======== Passage
Last year, a motion from Kilsyth councillor Mark Kerr gained cross-party support for the idea to be taken forward which resulted in a group of councillors and officers investigating the feasibility of such a network.

The findings of the study were presented to the Environment and Transportation Committee, which stated that without Scottish Government funding the council would only be able to provide buses on routes which are not served by commercial operators, if indeed it could provide buses at all.

The report, written by head of Environmental Assets Nicole Paterson, reads: “As North Lanarkshire Council is part of the Strathclyde Partnership for Transport (SPT) Area any municipal bus service provision would have to be delivered through SPT rather than directly by the council.

“However, without significant capital and revenue funding from the Scottish Government it is unlikely that any local authority will be able to deliver directly run local bus services.

“The proposals in the (Transport) Bill restricts local authorities to operating services that address a social need, which are those loss making services that commercial operators have abandoned.”

The report did propose North Lanarkshire host a digital community providing a place for those interested in Community Transport to share ideas and see what other places are delivering.

This has subsequently sparked an argument between the Environment and Transportation Committee convener Michael McPake and the working group chairman Councillor Kerr over who is to blame for the council seemingly being legally unable to move forward with its plans.

Councillor McPake blamed the Scottish Government, while Councillor Kerr, an SNP councillor, blamed the Labour administration in North Lanarkshire itself.

Councillor McPake said: “The findings of our cross-party group are clear –  the Scottish Government are the only obstacle to a council-run bus network in North Lanarkshire.

“Recently, we’ve seen that the Transport Bill being taken through Parliament only allows councils to take over routes which have been cut by private bus companies.
================
* Exercise requirements *
[1] Rewrite the North Lanarkshire bus network passage from "Last year, a" to "such a network.", replacing "feasibility" with "viability".
[2] Continue the report on the council-run bus network in North Lanarkshire, starting after its final sentence.
======== Records shown
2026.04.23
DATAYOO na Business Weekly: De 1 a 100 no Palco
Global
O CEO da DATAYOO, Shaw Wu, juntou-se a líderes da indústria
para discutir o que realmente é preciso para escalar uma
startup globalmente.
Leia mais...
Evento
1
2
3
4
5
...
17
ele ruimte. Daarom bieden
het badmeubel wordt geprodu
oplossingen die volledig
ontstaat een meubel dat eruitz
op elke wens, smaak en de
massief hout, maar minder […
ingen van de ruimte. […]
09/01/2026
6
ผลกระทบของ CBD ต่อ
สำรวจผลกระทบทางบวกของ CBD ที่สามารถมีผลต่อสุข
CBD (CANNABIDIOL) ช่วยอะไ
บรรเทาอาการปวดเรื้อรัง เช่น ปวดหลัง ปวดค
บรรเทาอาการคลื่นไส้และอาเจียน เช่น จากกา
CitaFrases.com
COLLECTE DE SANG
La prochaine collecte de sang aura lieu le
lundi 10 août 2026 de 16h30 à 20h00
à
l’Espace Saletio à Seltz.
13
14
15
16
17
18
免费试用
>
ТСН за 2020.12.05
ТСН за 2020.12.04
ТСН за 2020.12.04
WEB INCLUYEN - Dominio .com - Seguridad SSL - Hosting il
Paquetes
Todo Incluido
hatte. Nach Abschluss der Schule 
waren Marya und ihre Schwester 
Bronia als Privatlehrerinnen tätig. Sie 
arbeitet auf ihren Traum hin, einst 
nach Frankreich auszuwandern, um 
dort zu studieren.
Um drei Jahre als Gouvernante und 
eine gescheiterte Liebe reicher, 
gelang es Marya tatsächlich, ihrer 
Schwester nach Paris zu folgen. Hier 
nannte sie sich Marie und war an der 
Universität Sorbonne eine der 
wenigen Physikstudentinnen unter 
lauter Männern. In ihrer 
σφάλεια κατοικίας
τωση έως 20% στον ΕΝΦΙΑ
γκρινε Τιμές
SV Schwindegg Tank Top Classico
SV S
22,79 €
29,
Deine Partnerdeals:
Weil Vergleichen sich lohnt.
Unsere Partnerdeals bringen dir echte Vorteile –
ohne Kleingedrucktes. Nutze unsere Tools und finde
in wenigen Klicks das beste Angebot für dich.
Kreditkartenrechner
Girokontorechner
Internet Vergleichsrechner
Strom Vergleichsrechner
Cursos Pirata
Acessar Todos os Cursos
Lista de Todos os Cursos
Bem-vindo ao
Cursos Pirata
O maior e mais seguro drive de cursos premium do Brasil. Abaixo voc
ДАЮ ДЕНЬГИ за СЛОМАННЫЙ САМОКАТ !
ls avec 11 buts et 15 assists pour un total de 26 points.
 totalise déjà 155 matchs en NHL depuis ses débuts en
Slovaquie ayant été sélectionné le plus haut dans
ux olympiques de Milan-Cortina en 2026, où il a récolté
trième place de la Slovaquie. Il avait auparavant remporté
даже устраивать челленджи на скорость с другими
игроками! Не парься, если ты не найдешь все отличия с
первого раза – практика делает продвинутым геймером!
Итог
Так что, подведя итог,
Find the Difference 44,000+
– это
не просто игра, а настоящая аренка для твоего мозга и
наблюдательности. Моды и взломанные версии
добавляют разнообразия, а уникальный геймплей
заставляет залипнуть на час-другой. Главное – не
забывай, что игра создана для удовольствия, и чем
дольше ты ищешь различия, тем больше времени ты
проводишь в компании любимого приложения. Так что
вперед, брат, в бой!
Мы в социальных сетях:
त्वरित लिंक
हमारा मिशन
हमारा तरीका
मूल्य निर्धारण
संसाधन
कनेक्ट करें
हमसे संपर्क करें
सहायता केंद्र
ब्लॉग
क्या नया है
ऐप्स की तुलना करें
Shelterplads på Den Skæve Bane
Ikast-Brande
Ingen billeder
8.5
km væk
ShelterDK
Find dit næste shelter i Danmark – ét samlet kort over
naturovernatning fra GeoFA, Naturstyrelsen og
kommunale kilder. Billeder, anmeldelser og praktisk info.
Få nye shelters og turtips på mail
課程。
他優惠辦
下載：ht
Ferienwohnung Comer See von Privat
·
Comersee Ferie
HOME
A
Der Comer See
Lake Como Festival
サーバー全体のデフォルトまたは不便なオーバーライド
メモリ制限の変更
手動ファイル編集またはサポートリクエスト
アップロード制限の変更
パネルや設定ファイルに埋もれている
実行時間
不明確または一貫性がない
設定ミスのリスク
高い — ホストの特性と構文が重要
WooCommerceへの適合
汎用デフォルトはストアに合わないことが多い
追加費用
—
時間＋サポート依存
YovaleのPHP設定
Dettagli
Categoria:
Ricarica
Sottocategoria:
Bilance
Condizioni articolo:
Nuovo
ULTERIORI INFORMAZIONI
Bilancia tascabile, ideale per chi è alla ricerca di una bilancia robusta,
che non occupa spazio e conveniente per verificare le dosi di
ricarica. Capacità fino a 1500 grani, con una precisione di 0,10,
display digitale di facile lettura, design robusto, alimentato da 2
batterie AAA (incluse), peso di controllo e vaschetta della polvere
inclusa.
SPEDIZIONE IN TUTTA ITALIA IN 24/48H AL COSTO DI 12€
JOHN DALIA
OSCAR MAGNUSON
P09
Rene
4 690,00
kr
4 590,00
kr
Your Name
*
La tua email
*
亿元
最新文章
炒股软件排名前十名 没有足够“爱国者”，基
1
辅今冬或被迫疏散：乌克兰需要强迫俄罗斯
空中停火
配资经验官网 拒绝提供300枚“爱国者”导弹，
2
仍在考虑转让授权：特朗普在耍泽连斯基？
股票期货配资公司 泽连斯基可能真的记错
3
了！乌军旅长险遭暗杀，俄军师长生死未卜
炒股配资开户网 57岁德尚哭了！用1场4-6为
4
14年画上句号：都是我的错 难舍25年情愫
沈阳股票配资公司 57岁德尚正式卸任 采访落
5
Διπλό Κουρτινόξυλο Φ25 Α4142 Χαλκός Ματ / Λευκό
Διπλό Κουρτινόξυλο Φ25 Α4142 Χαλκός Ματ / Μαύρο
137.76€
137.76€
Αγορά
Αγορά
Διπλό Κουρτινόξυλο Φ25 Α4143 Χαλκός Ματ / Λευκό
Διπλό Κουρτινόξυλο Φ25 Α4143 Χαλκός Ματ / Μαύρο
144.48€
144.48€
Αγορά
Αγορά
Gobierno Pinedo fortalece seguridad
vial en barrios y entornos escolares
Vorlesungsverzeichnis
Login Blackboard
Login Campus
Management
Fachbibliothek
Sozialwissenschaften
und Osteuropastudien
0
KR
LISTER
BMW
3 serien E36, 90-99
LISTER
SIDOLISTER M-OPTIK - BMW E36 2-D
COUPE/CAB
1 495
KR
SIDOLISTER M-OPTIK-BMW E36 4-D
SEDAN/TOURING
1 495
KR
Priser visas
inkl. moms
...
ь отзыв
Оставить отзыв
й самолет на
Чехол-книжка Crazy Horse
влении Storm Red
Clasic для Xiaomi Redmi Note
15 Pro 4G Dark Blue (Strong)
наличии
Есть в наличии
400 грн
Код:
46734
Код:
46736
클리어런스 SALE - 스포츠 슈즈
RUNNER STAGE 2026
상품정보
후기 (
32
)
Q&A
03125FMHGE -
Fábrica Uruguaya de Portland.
================
* Answers given *
[1]
Last year, a motion from Kilsyth councillor Mark Kerr gained cross-party support for the idea to be taken forward which resulted in a group of councillors and officers investigating the viability of such a network.

[2]
“Now our working group – chaired by the same councillor who tabled the motion to council – is clear that without extra funding Holyrood, there is simply no possibility of a council-wide bus service in the future.

““We are now calling on the Scottish Government to give us the powers and the funding through their Transport Bill to roll-out a council-wide bus service.

“It’s time that the SNP in North Lanarkshire did the same.” 

Councillor  Kerr responded: “Yet again it seems that Labour are more interested in a cheap headline than working for communities here in North Lanarkshire.

“As we can see in Edinburgh, local authorities already have the power to run successful municipal bus franchises. But the Scottish Government’s Transport Bill, which I may add is still under discussion, aims to go further – empowering local councils to improve services in their area and provide new bus routes across Scotland.

“This report is the opening of the door not just reporting on the current situation.

“During our investigation it highlighted the excellent work being done on our behalf in both public and third sector providers, we were able to pinpoint the biggest issue that our constituents face, not just inter town travel but inter town and villages travel for specific events and times.

“These are what our ‘last mile’ travellers need improvements on.

“It’s time for Labour to stop pointing the finger at the SNP and get on with the job of delivering for the people of North Lanarkshire.”